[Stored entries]
——————————

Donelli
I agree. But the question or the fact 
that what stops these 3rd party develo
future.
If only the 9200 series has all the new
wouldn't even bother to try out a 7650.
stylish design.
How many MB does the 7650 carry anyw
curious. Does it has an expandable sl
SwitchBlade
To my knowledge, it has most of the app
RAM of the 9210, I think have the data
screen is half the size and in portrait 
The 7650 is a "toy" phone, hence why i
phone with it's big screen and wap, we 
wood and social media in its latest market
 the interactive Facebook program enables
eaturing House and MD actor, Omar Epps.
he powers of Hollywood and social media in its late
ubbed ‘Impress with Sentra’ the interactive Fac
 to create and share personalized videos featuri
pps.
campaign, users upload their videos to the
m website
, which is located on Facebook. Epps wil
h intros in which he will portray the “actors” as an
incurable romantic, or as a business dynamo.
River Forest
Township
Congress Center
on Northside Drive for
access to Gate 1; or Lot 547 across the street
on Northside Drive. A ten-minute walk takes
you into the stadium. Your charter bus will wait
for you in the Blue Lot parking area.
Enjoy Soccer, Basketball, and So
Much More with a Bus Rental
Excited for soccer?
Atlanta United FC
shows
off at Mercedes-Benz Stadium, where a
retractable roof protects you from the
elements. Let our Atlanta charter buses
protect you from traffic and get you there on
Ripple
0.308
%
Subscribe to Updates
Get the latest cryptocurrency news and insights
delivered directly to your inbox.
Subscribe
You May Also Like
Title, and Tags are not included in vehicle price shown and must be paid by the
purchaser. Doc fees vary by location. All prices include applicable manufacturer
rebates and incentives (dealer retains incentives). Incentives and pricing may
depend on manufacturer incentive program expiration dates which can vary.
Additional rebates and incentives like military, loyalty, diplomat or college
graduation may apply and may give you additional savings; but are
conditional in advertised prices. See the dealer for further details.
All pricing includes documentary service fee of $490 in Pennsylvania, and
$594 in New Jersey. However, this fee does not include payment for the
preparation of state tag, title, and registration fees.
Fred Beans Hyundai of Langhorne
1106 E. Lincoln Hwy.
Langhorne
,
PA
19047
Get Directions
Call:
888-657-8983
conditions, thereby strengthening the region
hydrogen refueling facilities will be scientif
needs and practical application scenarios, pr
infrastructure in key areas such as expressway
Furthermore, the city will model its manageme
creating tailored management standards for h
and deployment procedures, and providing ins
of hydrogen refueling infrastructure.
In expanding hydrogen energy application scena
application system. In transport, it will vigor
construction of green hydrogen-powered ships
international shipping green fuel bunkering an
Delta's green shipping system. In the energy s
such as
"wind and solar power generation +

——————————

### Required work
Once you have read the records above, please copy them out exactly.

### Result below
Donelli
I agree. But the question or the fact 
that what stops these 3rd party develo
future.
If only the 9200 series has all the new
wouldn't even bother to try out a 7650.
stylish design.
How many MB does the 7650 carry anyw
curious. Does it has an expandable sl
SwitchBlade
To my knowledge, it has most of the app
RAM of the 9210, I think have the data
screen is half the size and in portrait 
The 7650 is a "toy" phone, hence why i
phone with it's big screen and wap, we 
wood and social media in its latest market
 the interactive Facebook program enables
eaturing House and MD actor, Omar Epps.
he powers of Hollywood and social media in its late
ubbed ‘Impress with Sentra’ the interactive Fac
 to create and share personalized videos featuri
pps.
campaign, users upload their videos to the
m website
, which is located on Facebook. Epps wil
h intros in which he will portray the “actors” as an
incurable romantic, or as a business dynamo.
River Forest
Township
Congress Center
on Northside Drive for
access to Gate 1; or Lot 547 across the street
on Northside Drive. A ten-minute walk takes
you into the stadium. Your charter bus will wait
for you in the Blue Lot parking area.
Enjoy Soccer, Basketball, and So
Much More with a Bus Rental
Excited for soccer?
Atlanta United FC
shows
off at Mercedes-Benz Stadium, where a
retractable roof protects you from the
elements. Let our Atlanta charter buses
protect you from traffic and get you there on
Ripple
0.308
%
Subscribe to Updates
Get the latest cryptocurrency news and insights
delivered directly to your inbox.
Subscribe
You May Also Like
Title, and Tags are not included in vehicle price shown and must be paid by the
purchaser. Doc fees vary by location. All prices include applicable manufacturer
rebates and incentives (dealer retains incentives). Incentives and pricing may
depend on manufacturer incentive program expiration dates which can vary.
Additional rebates and incentives like military, loyalty, diplomat or college
graduation may apply and may give you additional savings; but are
conditional in advertised prices. See the dealer for further details.
All pricing includes documentary service fee of $490 in Pennsylvania, and
$594 in New Jersey. However, this fee does not include payment for the
preparation of state tag, title, and registration fees.
Fred Beans Hyundai of Langhorne
1106 E. Lincoln Hwy.
Langhorne
,
PA
19047
Get Directions
Call:
888-657-8983
conditions, thereby strengthening the region
hydrogen refueling facilities will be scientif
needs and practical application scenarios, pr
infrastructure in key areas such as expressway
Furthermore, the city will model its manageme
creating tailored management standards for h
and deployment procedures, and providing ins
of hydrogen refueling infrastructure.
In expanding hydrogen energy application scena
application system. In transport, it will vigor
construction of green hydrogen-powered ships
international shipping green fuel bunkering an
Delta's green shipping system. In the energy s
such as
"wind and solar power generation +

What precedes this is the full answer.